* Exercise goal: Filter the data below, keeping only lines that contain "TestPoint".

Hardware design source files:

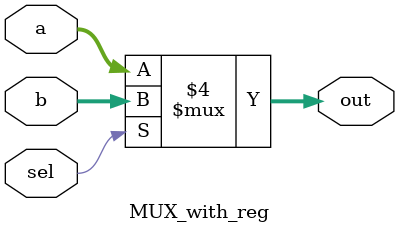
<source format=v>
module MUX_with_reg(a, b, sel, out);
    input [1:0] a, b; // 2-bit input
    input       sel; // 1-bit input
    output [1:0] out; // 2-bit output
    reg [1:0] out; // 2-bit output

    always @ (a or b or sel) begin
        if(sel == 1'b0) // MUX properties
            out = a;
        else
            out = b;
    end
endmodule

</source>
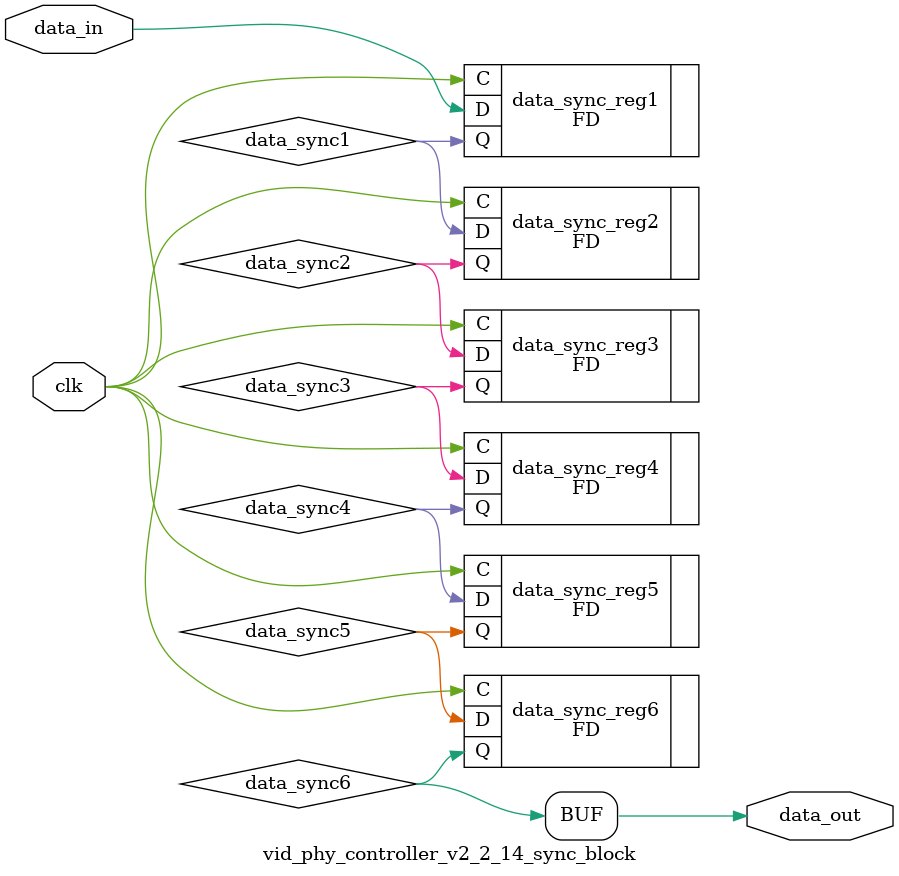
<source format=v>




`timescale 1ps / 1ps

//(* dont_touch = "yes" *)
module vid_phy_controller_v2_2_14_sync_block
  #(
  parameter INITIALISE = 6'b000000
)
(
  input        clk,              // clock to be sync'ed to
  input        data_in,          // Data to be 'synced'
  output       data_out          // synced data
);

  // Internal Signals
  wire data_sync1;
  wire data_sync2;
  wire data_sync3;
  wire data_sync4;
  wire data_sync5;
  wire data_sync6;


  (* shreg_extract = "no", ASYNC_REG = "TRUE" *)
  FD #(
    .INIT (INITIALISE[0])
  ) data_sync_reg1 (
    .C  (clk),
    .D  (data_in),
    .Q  (data_sync1)
  );


  (* shreg_extract = "no", ASYNC_REG = "TRUE" *)
  FD #(
   .INIT (INITIALISE[1])
  ) data_sync_reg2 (
  .C  (clk),
  .D  (data_sync1),
  .Q  (data_sync2)
  );


  (* shreg_extract = "no", ASYNC_REG = "TRUE" *)
  FD #(
   .INIT (INITIALISE[2])
  ) data_sync_reg3 (
  .C  (clk),
  .D  (data_sync2),
  .Q  (data_sync3)
  );

  (* shreg_extract = "no", ASYNC_REG = "TRUE" *)
  FD #(
   .INIT (INITIALISE[3])
  ) data_sync_reg4 (
  .C  (clk),
  .D  (data_sync3),
  .Q  (data_sync4)
  );

  (* shreg_extract = "no", ASYNC_REG = "TRUE" *)
  FD #(
   .INIT (INITIALISE[4])
  ) data_sync_reg5 (
  .C  (clk),
  .D  (data_sync4),
  .Q  (data_sync5)
  );

  (* shreg_extract = "no", ASYNC_REG = "TRUE" *)
  FD #(
   .INIT (INITIALISE[5])
  ) data_sync_reg6 (
  .C  (clk),
  .D  (data_sync5),
  .Q  (data_sync6)
  );
  assign data_out = data_sync6;



endmodule

</source>
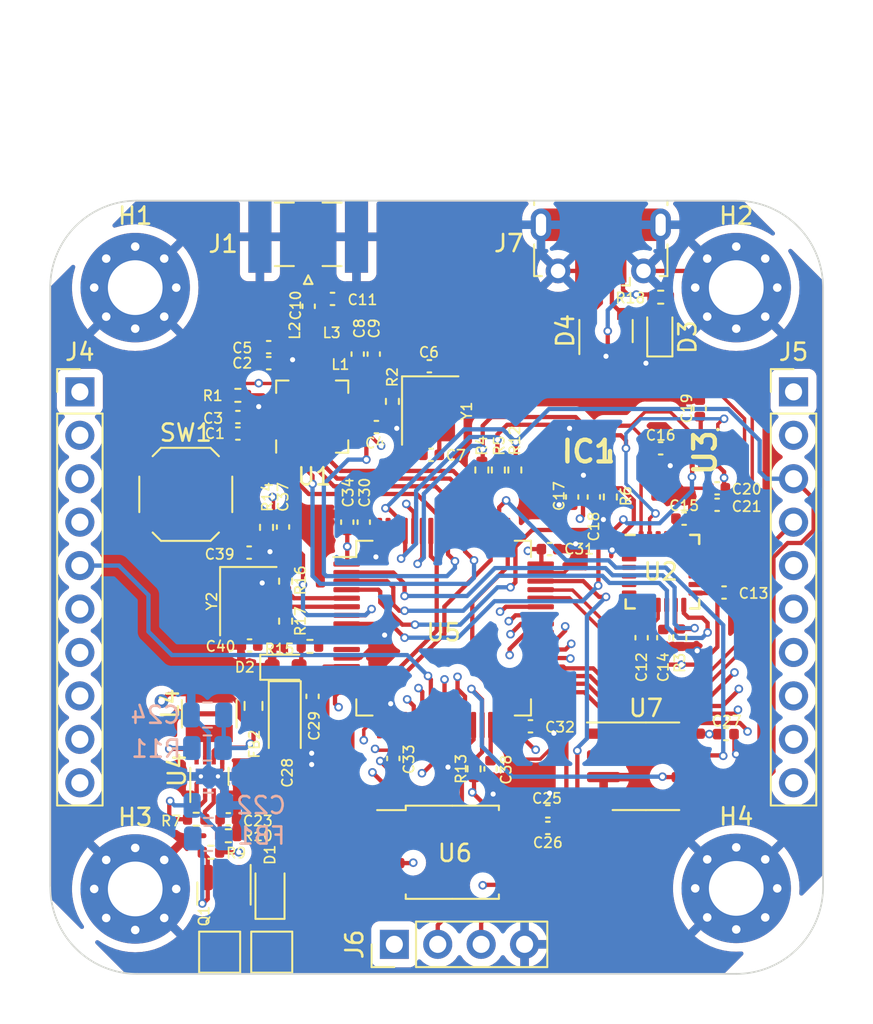
<source format=kicad_pcb>
(kicad_pcb (version 20221018) (generator pcbnew)

  (general
    (thickness 1.6)
  )

  (paper "A4")
  (layers
    (0 "F.Cu" signal)
    (1 "In1.Cu" signal)
    (2 "In2.Cu" signal)
    (31 "B.Cu" signal)
    (32 "B.Adhes" user "B.Adhesive")
    (33 "F.Adhes" user "F.Adhesive")
    (34 "B.Paste" user)
    (35 "F.Paste" user)
    (36 "B.SilkS" user "B.Silkscreen")
    (37 "F.SilkS" user "F.Silkscreen")
    (38 "B.Mask" user)
    (39 "F.Mask" user)
    (40 "Dwgs.User" user "User.Drawings")
    (41 "Cmts.User" user "User.Comments")
    (42 "Eco1.User" user "User.Eco1")
    (43 "Eco2.User" user "User.Eco2")
    (44 "Edge.Cuts" user)
    (45 "Margin" user)
    (46 "B.CrtYd" user "B.Courtyard")
    (47 "F.CrtYd" user "F.Courtyard")
    (48 "B.Fab" user)
    (49 "F.Fab" user)
    (50 "User.1" user)
    (51 "User.2" user)
    (52 "User.3" user)
    (53 "User.4" user)
    (54 "User.5" user)
    (55 "User.6" user)
    (56 "User.7" user)
    (57 "User.8" user)
    (58 "User.9" user)
  )

  (setup
    (stackup
      (layer "F.SilkS" (type "Top Silk Screen"))
      (layer "F.Paste" (type "Top Solder Paste"))
      (layer "F.Mask" (type "Top Solder Mask") (thickness 0.01))
      (layer "F.Cu" (type "copper") (thickness 0.035))
      (layer "dielectric 1" (type "prepreg") (thickness 0.1) (material "FR4") (epsilon_r 4.5) (loss_tangent 0.02))
      (layer "In1.Cu" (type "copper") (thickness 0.035))
      (layer "dielectric 2" (type "core") (thickness 1.24) (material "FR4") (epsilon_r 4.5) (loss_tangent 0.02))
      (layer "In2.Cu" (type "copper") (thickness 0.035))
      (layer "dielectric 3" (type "prepreg") (thickness 0.1) (material "FR4") (epsilon_r 4.5) (loss_tangent 0.02))
      (layer "B.Cu" (type "copper") (thickness 0.035))
      (layer "B.Mask" (type "Bottom Solder Mask") (thickness 0.01))
      (layer "B.Paste" (type "Bottom Solder Paste"))
      (layer "B.SilkS" (type "Bottom Silk Screen"))
      (copper_finish "None")
      (dielectric_constraints no)
    )
    (pad_to_mask_clearance 0)
    (pcbplotparams
      (layerselection 0x00010fc_ffffffff)
      (plot_on_all_layers_selection 0x0000000_00000000)
      (disableapertmacros false)
      (usegerberextensions true)
      (usegerberattributes true)
      (usegerberadvancedattributes true)
      (creategerberjobfile true)
      (dashed_line_dash_ratio 12.000000)
      (dashed_line_gap_ratio 3.000000)
      (svgprecision 4)
      (plotframeref false)
      (viasonmask false)
      (mode 1)
      (useauxorigin false)
      (hpglpennumber 1)
      (hpglpenspeed 20)
      (hpglpendiameter 15.000000)
      (dxfpolygonmode true)
      (dxfimperialunits true)
      (dxfusepcbnewfont true)
      (psnegative false)
      (psa4output false)
      (plotreference true)
      (plotvalue true)
      (plotinvisibletext false)
      (sketchpadsonfab false)
      (subtractmaskfromsilk false)
      (outputformat 1)
      (mirror false)
      (drillshape 0)
      (scaleselection 1)
      (outputdirectory "Gerber/")
    )
  )

  (net 0 "")
  (net 1 "GND")
  (net 2 "Net-(U1-DVDD)")
  (net 3 "3.3V")
  (net 4 "NRF_XC1")
  (net 5 "NRF_XC2")
  (net 6 "NRF_VDD_PA")
  (net 7 "Net-(C10-Pad1)")
  (net 8 "Net-(J1-In)")
  (net 9 "Net-(U2-REGOUT)")
  (net 10 "Net-(U2-CPOUT)")
  (net 11 "C1")
  (net 12 "Filter_V_IN")
  (net 13 "V_IN_Sense")
  (net 14 "V_IN")
  (net 15 "NRF_ANT2")
  (net 16 "NRF_ANT1")
  (net 17 "Net-(U4-SW)")
  (net 18 "Net-(U1-IREF)")
  (net 19 "FSYNC")
  (net 20 "MPU_I2C_SDA")
  (net 21 "MPU_I2C_SCL")
  (net 22 "DPS_INT")
  (net 23 "EN")
  (net 24 "PG")
  (net 25 "NRF_CE")
  (net 26 "NRF_!CS")
  (net 27 "NRF_SCK")
  (net 28 "NRF_MOSI")
  (net 29 "NRF_MISO")
  (net 30 "NRF_IRQ")
  (net 31 "unconnected-(U2-NC-Pad2)")
  (net 32 "unconnected-(U2-NC-Pad3)")
  (net 33 "unconnected-(U2-NC-Pad4)")
  (net 34 "unconnected-(U2-NC-Pad5)")
  (net 35 "AUX_DA")
  (net 36 "AUX_CL")
  (net 37 "MPU_INT")
  (net 38 "unconnected-(U2-NC-Pad14)")
  (net 39 "unconnected-(U2-NC-Pad15)")
  (net 40 "unconnected-(U2-NC-Pad16)")
  (net 41 "unconnected-(U2-NC-Pad17)")
  (net 42 "unconnected-(U2-RESV-Pad19)")
  (net 43 "unconnected-(U2-RESV-Pad21)")
  (net 44 "unconnected-(U2-RESV-Pad22)")
  (net 45 "unconnected-(IC1-CSB-Pad2)")
  (net 46 "unconnected-(U3-NC_1-Pad2)")
  (net 47 "INT{slash}DRDY")
  (net 48 "unconnected-(U3-NC_2-Pad11)")
  (net 49 "unconnected-(U3-NC_3-Pad12)")
  (net 50 "unconnected-(U5-PC2-Pad10)")
  (net 51 "unconnected-(U5-PC3-Pad11)")
  (net 52 "unconnected-(U5-PC5-Pad25)")
  (net 53 "VDDA")
  (net 54 "NRST")
  (net 55 "Net-(D2-A)")
  (net 56 "Net-(D1-A1)")
  (net 57 "Test_LED")
  (net 58 "RCC_OSC_IN")
  (net 59 "RCC_OSC_OUT")
  (net 60 "D-")
  (net 61 "D+")
  (net 62 "SYS_SWDIO")
  (net 63 "SYS_SWCLK")
  (net 64 "FLASH_CS")
  (net 65 "FLASH_IO1")
  (net 66 "FLASH_IO2")
  (net 67 "FLASH_IO0")
  (net 68 "FLASH_CLK")
  (net 69 "FLASH_IO3")
  (net 70 "unconnected-(U7-NC-Pad1)")
  (net 71 "unconnected-(U7-NC-Pad2)")
  (net 72 "EEPROM_SDA")
  (net 73 "EEPROM_SCL")
  (net 74 "EEPROM_WP")
  (net 75 "Net-(U5-VCAP_1)")
  (net 76 "BOOT0")
  (net 77 "PWM_2")
  (net 78 "PWM_1")
  (net 79 "PWM_4")
  (net 80 "PWM_3")
  (net 81 "unconnected-(U5-PA1-Pad15)")
  (net 82 "Net-(C39-Pad1)")
  (net 83 "Net-(C40-Pad1)")
  (net 84 "UART_RX")
  (net 85 "UART_TX")
  (net 86 "SPI2_MOSI")
  (net 87 "SPI2_MISO")
  (net 88 "SPI2_SCK")
  (net 89 "Net-(D3-A)")
  (net 90 "VBUS")
  (net 91 "PA10")
  (net 92 "PA9")
  (net 93 "PA8")
  (net 94 "PA5")
  (net 95 "PA4")
  (net 96 "PC6")
  (net 97 "PC7")
  (net 98 "SPI2_NSS")
  (net 99 "unconnected-(J7-ID-Pad4)")

  (footprint "Capacitor_SMD:C_0402_1005Metric" (layer "F.Cu") (at 141.252 58.9534))

  (footprint "Resistor_SMD:R_0402_1005Metric" (layer "F.Cu") (at 130.7084 81.8896))

  (footprint "Button_Switch_SMD:SW_SPST_SKQG_WithStem" (layer "F.Cu") (at 130.0988 62.8904))

  (footprint "Resistor_SMD:R_0402_1005Metric" (layer "F.Cu") (at 147.4216 61.466 90))

  (footprint "Package_DFN_QFN:QFN-20-1EP_4x4mm_P0.5mm_EP2.5x2.5mm" (layer "F.Cu") (at 137.497 58.3431 90))

  (footprint "Capacitor_SMD:C_0402_1005Metric" (layer "F.Cu") (at 134.9502 54.2798 180))

  (footprint "Resistor_SMD:R_0402_1005Metric" (layer "F.Cu") (at 135.9408 67.9684 90))

  (footprint "LED_SMD:LED_0603_1608Metric" (layer "F.Cu") (at 157.8356 53.34 90))

  (footprint "Resistor_SMD:R_0402_1005Metric" (layer "F.Cu") (at 149.352 61.466 90))

  (footprint "Connector_Coaxial:SMA_Samtec_SMA-J-P-X-ST-EM1_EdgeMount" (layer "F.Cu") (at 137.2616 47.8282 180))

  (footprint "Capacitor_SMD:C_0402_1005Metric" (layer "F.Cu") (at 160.1724 57.8612 90))

  (footprint "Package_TO_SOT_SMD:SOT-23" (layer "F.Cu") (at 132.334 86.2353 -90))

  (footprint "Capacitor_SMD:C_0402_1005Metric" (layer "F.Cu") (at 161.5948 68.6308))

  (footprint "Resistor_SMD:R_0603_1608Metric" (layer "F.Cu") (at 134.0612 75.2628 90))

  (footprint "Sensor_Motion:InvenSense_QFN-24_4x4mm_P0.5mm" (layer "F.Cu") (at 157.988 67.4116))

  (footprint "LED_SMD:LED_0603_1608Metric" (layer "F.Cu") (at 135.9408 72.9996))

  (footprint "Capacitor_SMD:C_0402_1005Metric" (layer "F.Cu") (at 140.1572 54.6862 90))

  (footprint "Capacitor_SMD:C_0402_1005Metric" (layer "F.Cu") (at 132.588 81.8896))

  (footprint "Capacitor_SMD:C_0402_1005Metric" (layer "F.Cu") (at 151.384 66.0908))

  (footprint "Package_SON:WSON-8-1EP_2x2mm_P0.5mm_EP0.9x1.6mm_ThermalVias" (layer "F.Cu") (at 131.4824 79.3852 90))

  (footprint "Resistor_SMD:R_0402_1005Metric" (layer "F.Cu") (at 134.8232 64.8208 -90))

  (footprint "Package_SO:SOIC-8_3.9x4.9mm_P1.27mm" (layer "F.Cu") (at 157.0228 78.7908))

  (footprint "MountingHole:MountingHole_3.2mm_M3_Pad_Via" (layer "F.Cu") (at 127.14 85.966))

  (footprint "Capacitor_SMD:C_0402_1005Metric" (layer "F.Cu") (at 139.5476 64.516 90))

  (footprint "Capacitor_SMD:C_0402_1005Metric" (layer "F.Cu") (at 137.5156 74.704 -90))

  (footprint "Package_SO:SOIC-8_5.23x5.23mm_P1.27mm" (layer "F.Cu") (at 145.6944 83.82))

  (footprint "Capacitor_SMD:C_0402_1005Metric" (layer "F.Cu") (at 161.1884 62.5348 180))

  (footprint "Capacitor_SMD:C_0402_1005Metric" (layer "F.Cu") (at 157.8864 60.198 180))

  (footprint "Resistor_SMD:R_0402_1005Metric" (layer "F.Cu") (at 133.1468 57.0992 180))

  (footprint "MountingHole:MountingHole_3.2mm_M3_Pad_Via" (layer "F.Cu") (at 162.306 50.8))

  (footprint "Resistor_SMD:R_0402_1005Metric" (layer "F.Cu") (at 135.9408 70.3052 90))

  (footprint "Capacitor_SMD:C_0402_1005Metric" (layer "F.Cu") (at 135.7884 64.798 90))

  (footprint "Capacitor_SMD:C_0402_1005Metric" (layer "F.Cu") (at 156.7688 71.2724 -90))

  (footprint "Capacitor_SMD:C_0402_1005Metric" (layer "F.Cu") (at 133.8072 66.294))

  (footprint "Capacitor_SMD:C_0402_1005Metric" (layer "F.Cu") (at 150.2664 76.454))

  (footprint "Inductor_SMD:L_0402_1005Metric" (layer "F.Cu") (at 138.7374 54.229 180))

  (footprint "Capacitor_SMD:C_0402_1005Metric" (layer "F.Cu") (at 161.6964 76.9112))

  (footprint "Connector_PinHeader_2.54mm:PinHeader_1x10_P2.54mm_Vertical" (layer "F.Cu") (at 165.6588 56.896))

  (footprint "TestPoint:TestPoint_Pad_2.0x2.0mm" (layer "F.Cu") (at 132.08 89.662))

  (footprint "Capacitor_SMD:C_0402_1005Metric" (layer "F.Cu") (at 140.5128 64.516 90))

  (footprint "Capacitor_SMD:C_0402_1005Metric" (layer "F.Cu") (at 138.684 51.4604 180))

  (footprint "Resistor_SMD:R_0402_1005Metric" (layer "F.Cu") (at 137.3632 71.7804 180))

  (footprint "Capacitor_SMD:C_0402_1005Metric" (layer "F.Cu") (at 151.2824 82.3976))

  (footprint "Footprint:IIS2MDCTR" (layer "F.Cu") (at 160.4772 60.452 -90))

  (footprint "Capacitor_SMD:C_0402_1005Metric" (layer "F.Cu") (at 158.0388 71.2724 -90))

  (footprint "TestPoint:TestPoint_Pad_2.0x2.0mm" (layer "F.Cu") (at 135.128 89.662))

  (footprint "Connector_PinHeader_2.54mm:PinHeader_1x10_P2.54mm_Vertical" (layer "F.Cu")
    (tstamp 93352fb9-6d48-4bb5-8c91-63fe8c62bad8)
    (at 123.9012 56.896)
    (descr "Through hole straight pin header, 1x10, 2.54mm pitch, single row")
    (tags "Through hole pin header THT 1x10 2.54mm single row")
    (property "Sheetfile" "uC.kicad_sch")
    (property "Sheetname" "Sheet_2")
    (property "ki_description" "Generic connector, single row, 01x10, script generated (kicad-library-utils/schlib/autogen/connector/)")
    (property "ki_keywords" "connector")
    (path "/46d073e4-b5ea-481e-b131-35a2c08a8380/7e2598b3-fccf-402d-ab66-abcfea96dba0")
    (attr through_hole)
    (fp_text reference "J4" (at 0 -2.33) (layer "F.SilkS")
        (effects (font (size 1 1) (thickness 0.15)))
      (tstamp b5ea841a-9a39-45ee-9fc8-0b3ad6aa59d6)
    )
    (fp_text value "Conn_01x10" (at 0 25.19) (layer "F.Fab")
        (effects (font (size 1 1) (thickness 0.15)))
      (tstamp d5cadacf-6db7-4ed3-bc2c-d899a6693459)
    )
    (fp_text user "${REFERENCE}" (at 0 11.43 90) (layer "F.Fab")
        (effects (font (size 1 1) (thickness 0.15)))
      (tstamp 7fb5af1a-e089-416a-8bbd-07ed28211ad8)
    )
    (fp_line (start -1.33 -1.33) (end 0 -1.33)
      (stroke (width 0.12) (type solid)) (laye
... [1327802 chars truncated]
</source>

* Answer area:
  (footprint "TestPoint:TestPoint_Pad_2.0x2.0mm" (layer "F.Cu") (at 132.08 89.662))
  (footprint "TestPoint:TestPoint_Pad_2.0x2.0mm" (layer "F.Cu") (at 135.128 89.662))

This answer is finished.